Nous étions si pressés les uns contre les autres que j'aurais pu très bien me laisser porter par la foule. Toutefois, agoraphobe sur les bords et tenant férocement à mes chaussures (non, je ne suis pas très Cendrillon – un jour, je vous promets de révéler quel type de princesse je suis), j'ai décidé de garder les deux pieds sur terre et de jouer subtilement du coude afin de respirer un peu mieux (tout en lançant des oeillades assassines à la fille qui voulait me dépasser depuis un quart en faisant mine de draguer le mec derrière moi). Puis, lorsque la barrière s'est enfin ouverte, nous nous sommes précipités vers les marches comme un troupeau de vaches enragées. S'il avait assisté à cette scène pathétique, un confrère dont je tairai le nom nous aurait crié : « Vous faites honte à la profession ! »
Qu'avons-nous gagné ? La chance de voir le film à qui certains critiquent décernent déjà la Palme d'or, No Country For Old Men des frères Coen. Une chose est sûre, l'incident qui venait de se passer nous prédisposait parfaitement à savourer ce jouissif thriller violent sans temps mort campé près des frontières du Texas et du Mexique. Si le décor rappelle celui visité par Tommy Lee Jones dans son lyrique The Three Burials of Melquiades Estrada, il devient cette fois le théâtre d'un sanglant jeu de chat et de la souris entre Josh Brolin, dans le rôle d'un cow-boy un peu paumé qui trouve une valise bourrée de fric sur les lieux d'un deal de drogue ayant fatalement tourné, que convoite Javier Bardem dans la peau d'un tueur psychopathe n'entendant pas à rire, mais qui incidemment fait crouler la salle de rire dès qu'il l'ouvre. A leurs trousses, un shérif désabusé joué par Jones.
Adaptation d'un roman de Cormac McCarthy, No Country For Old Men n'est pas le chef-d'oeuvre tant attendu des frères Coen, mais après les peu mémorables Intolerable Cruelty et Ladykillers, ce dernier donne enfin aux fans la chance de renouer avec l'humour bien noir du tandem à qui l'on doit notamment les excellents Fargo et The Man Who Wasn't There. Peuplé de personnages aux gueules impayables, porté par des répliques décapantes, No Country For Old Men livre un portrait incisif d'une Amérique partagée entre la nostalgie du Far West et la dure violence d'aujourd'hui. Semant sur sa route d'innombrables cadavres d'innocentes victimes, le redoutable Anton Chigurh fait son entrée par la grande porte au Panthéon des vilains du grand écran par le biais d'un Javier Bardem au faciès diaboliquement impassible. Je lui décernerais bien un prix d'interprétation, celui-là.
Méchant zoo Cannes!
Toujours généreuse dans tes écrits. Je te lis.

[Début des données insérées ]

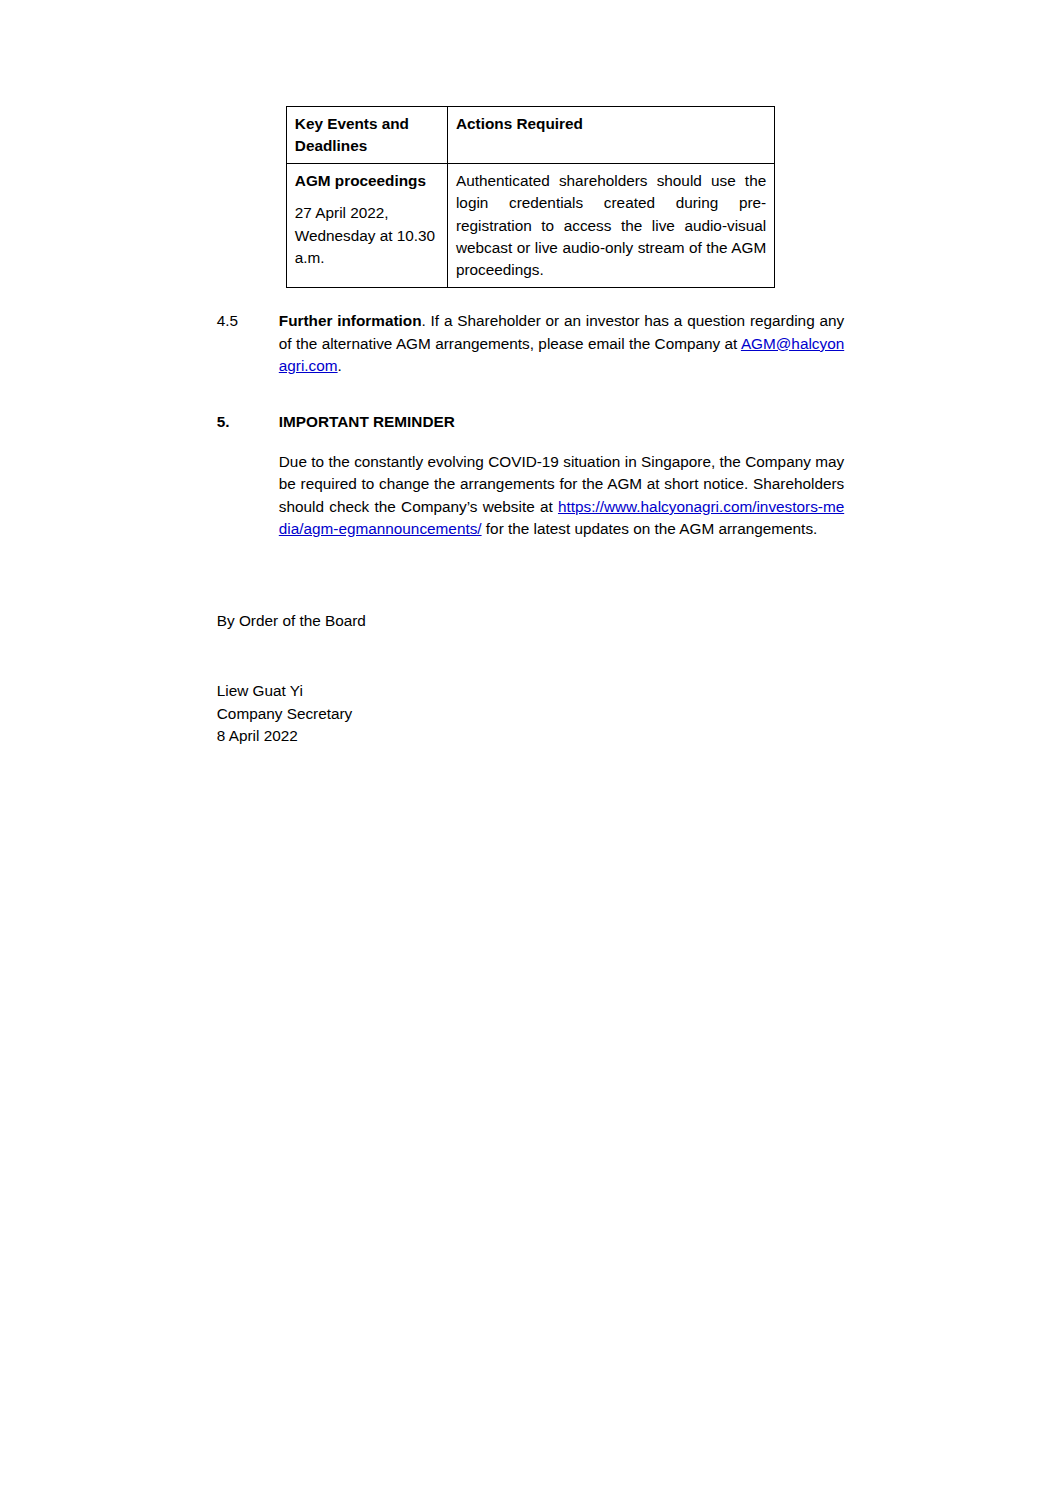| Key Events and Deadlines | Actions Required |
| --- | --- |
| AGM proceedings 27 April 2022, Wednesday at 10.30 a.m. | Authenticated shareholders should use the login credentials created during pre-registration to access the live audio-visual webcast or live audio-only stream of the AGM proceedings. |
4.5
Further information. If a Shareholder or an investor has a question regarding any of the alternative AGM arrangements, please email the Company at AGM@halcyonagri.com.
5.
IMPORTANT REMINDER
Due to the constantly evolving COVID-19 situation in Singapore, the Company may be required to change the arrangements for the AGM at short notice. Shareholders should check the Company’s website at https://www.halcyonagri.com/investors-media/agm-egmannouncements/ for the latest updates on the AGM arrangements.
By Order of the Board
Liew Guat Yi
Company Secretary
8 April 2022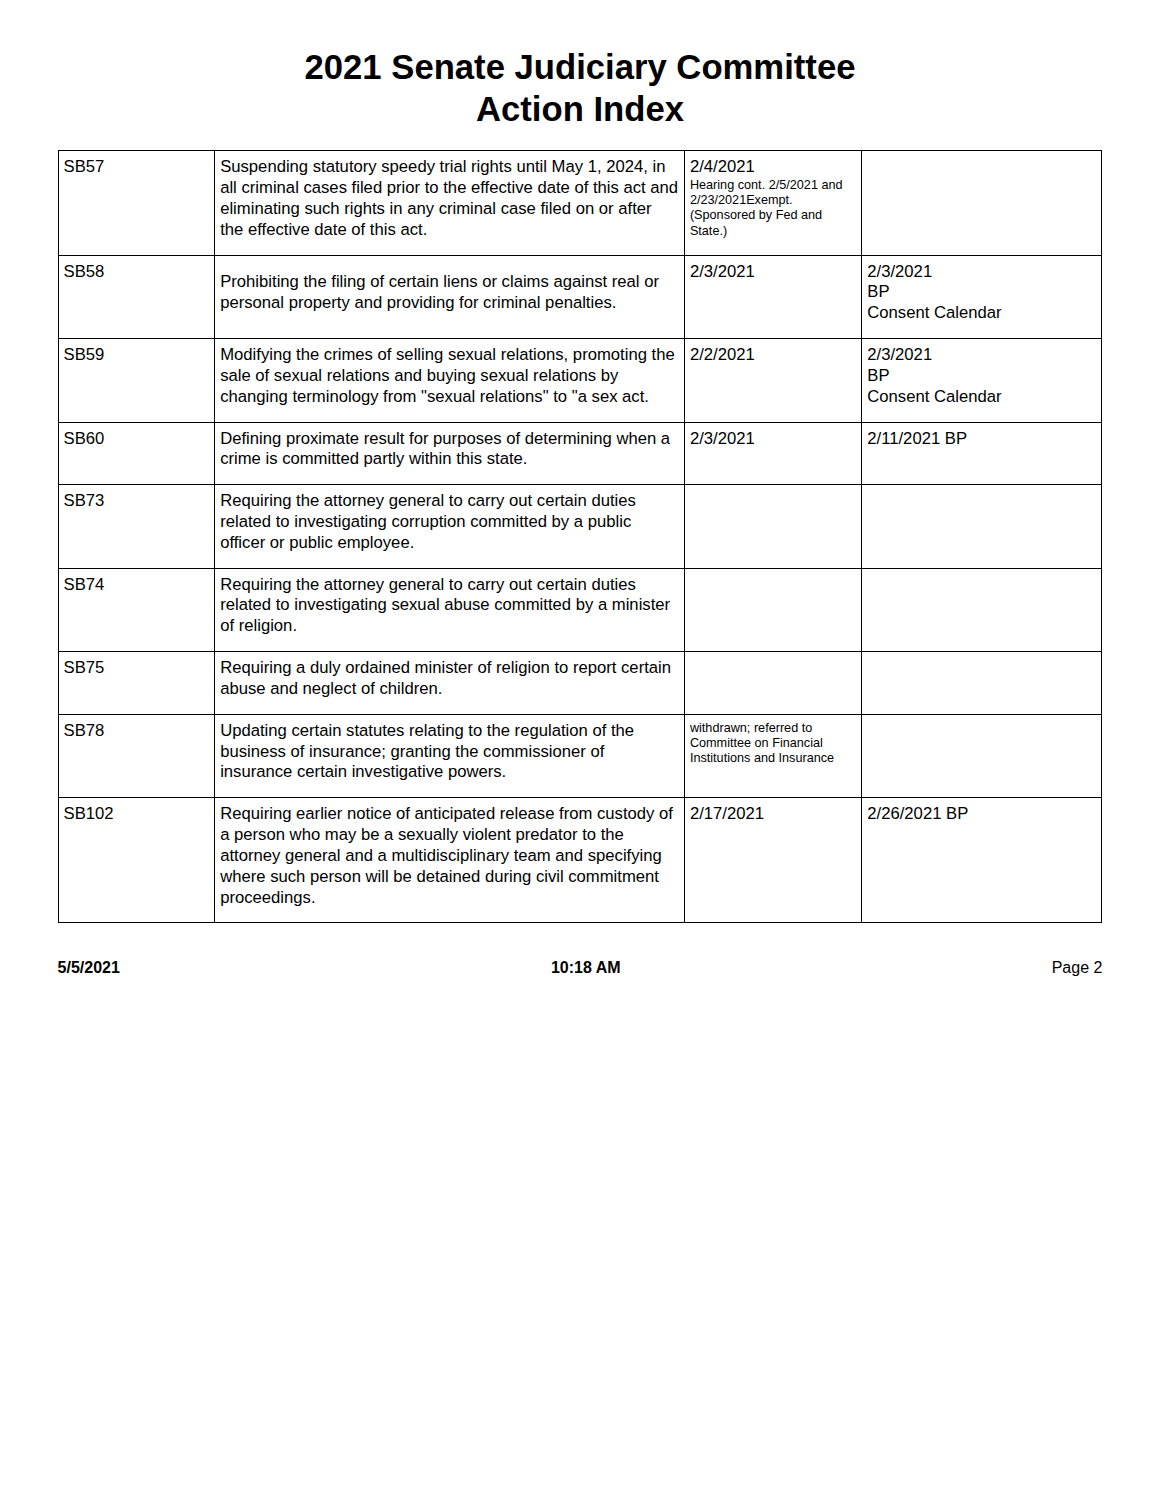2021 Senate Judiciary Committee
Action Index
| SB57 | Suspending statutory speedy trial rights until May 1, 2024, in all criminal cases filed prior to the effective date of this act and eliminating such rights in any criminal case filed on or after the effective date of this act. | 2/4/2021 Hearing cont. 2/5/2021 and 2/23/2021Exempt. (Sponsored by Fed and State.) | |
| SB58 | Prohibiting the filing of certain liens or claims against real or personal property and providing for criminal penalties. | 2/3/2021 | 2/3/2021 BP Consent Calendar |
| SB59 | Modifying the crimes of selling sexual relations, promoting the sale of sexual relations and buying sexual relations by changing terminology from "sexual relations" to "a sex act. | 2/2/2021 | 2/3/2021 BP Consent Calendar |
| SB60 | Defining proximate result for purposes of determining when a crime is committed partly within this state. | 2/3/2021 | 2/11/2021 BP |
| SB73 | Requiring the attorney general to carry out certain duties related to investigating corruption committed by a public officer or public employee. | | |
| SB74 | Requiring the attorney general to carry out certain duties related to investigating sexual abuse committed by a minister of religion. | | |
| SB75 | Requiring a duly ordained minister of religion to report certain abuse and neglect of children. | | |
| SB78 | Updating certain statutes relating to the regulation of the business of insurance; granting the commissioner of insurance certain investigative powers. | withdrawn; referred to Committee on Financial Institutions and Insurance | |
| SB102 | Requiring earlier notice of anticipated release from custody of a person who may be a sexually violent predator to the attorney general and a multidisciplinary team and specifying where such person will be detained during civil commitment proceedings. | 2/17/2021 | 2/26/2021 BP |
5/5/2021 10:18 AM Page 2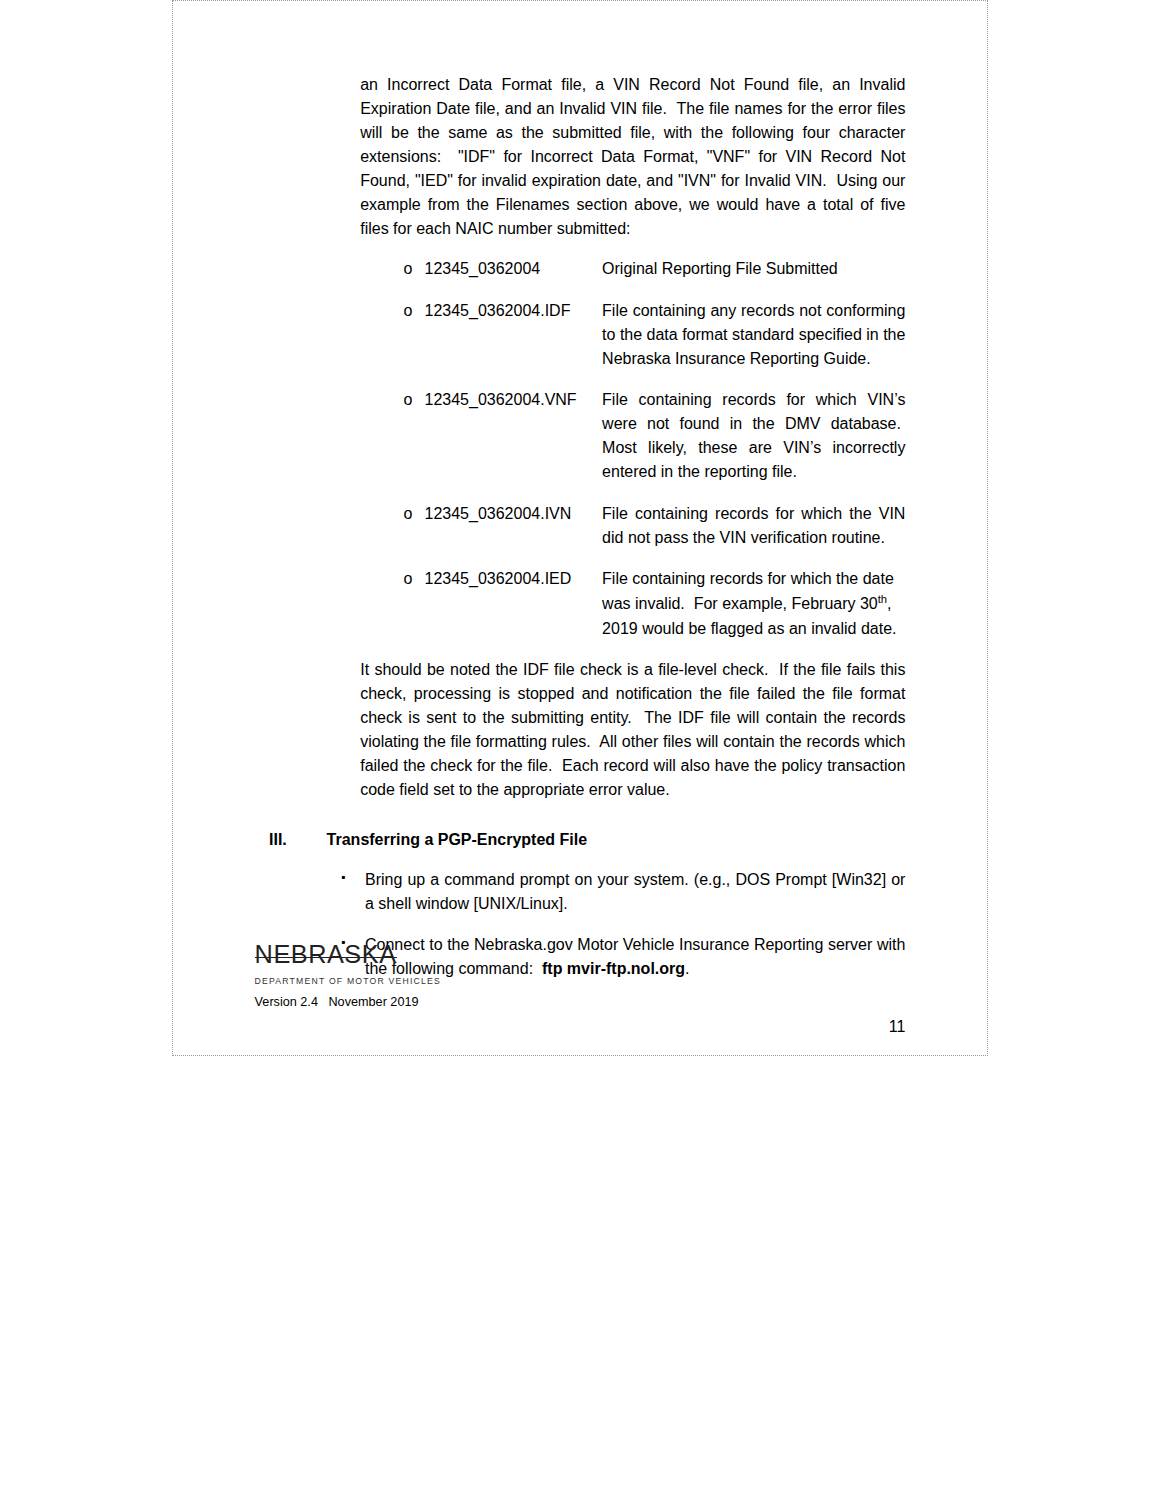an Incorrect Data Format file, a VIN Record Not Found file, an Invalid Expiration Date file, and an Invalid VIN file. The file names for the error files will be the same as the submitted file, with the following four character extensions: "IDF" for Incorrect Data Format, "VNF" for VIN Record Not Found, "IED" for invalid expiration date, and "IVN" for Invalid VIN. Using our example from the Filenames section above, we would have a total of five files for each NAIC number submitted:
o 12345_0362004 Original Reporting File Submitted
o 12345_0362004.IDF File containing any records not conforming to the data format standard specified in the Nebraska Insurance Reporting Guide.
o 12345_0362004.VNF File containing records for which VIN’s were not found in the DMV database. Most likely, these are VIN’s incorrectly entered in the reporting file.
o 12345_0362004.IVN File containing records for which the VIN did not pass the VIN verification routine.
o 12345_0362004.IED File containing records for which the date was invalid. For example, February 30th, 2019 would be flagged as an invalid date.
It should be noted the IDF file check is a file-level check. If the file fails this check, processing is stopped and notification the file failed the file format check is sent to the submitting entity. The IDF file will contain the records violating the file formatting rules. All other files will contain the records which failed the check for the file. Each record will also have the policy transaction code field set to the appropriate error value.
III. Transferring a PGP-Encrypted File
▪ Bring up a command prompt on your system. (e.g., DOS Prompt [Win32] or a shell window [UNIX/Linux].
▪ Connect to the Nebraska.gov Motor Vehicle Insurance Reporting server with the following command: ftp mvir-ftp.nol.org.
NEBRASKA
DEPARTMENT OF MOTOR VEHICLES
Version 2.4 November 2019
11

« How to survive Cannes ». Ça ferait un joli documentaire.
Certains donnent à Javier Bardem le prix masculin d’interprétation. Un prix pour les Cohen p’têtre?
Parait que la réprésentation du Canada y est particulièrement faible cette année.
Peut-être bien le prix du scénario…
Javier, je lui donnerais son prix tout de suite!
Du côté des actrices, j’ai craqué pour l’actrice roumaine Anamaria Marinca.
Mise en scène? Le Van Sant…
Quant à la Palme d’or, au film roumain 4 mois, 3 semaines et 2 jours.
(Prédictions à prendre avec un grain de sel parce que je suis très poche là-dedans!)
Bien malin qui pourrait prédire en effet.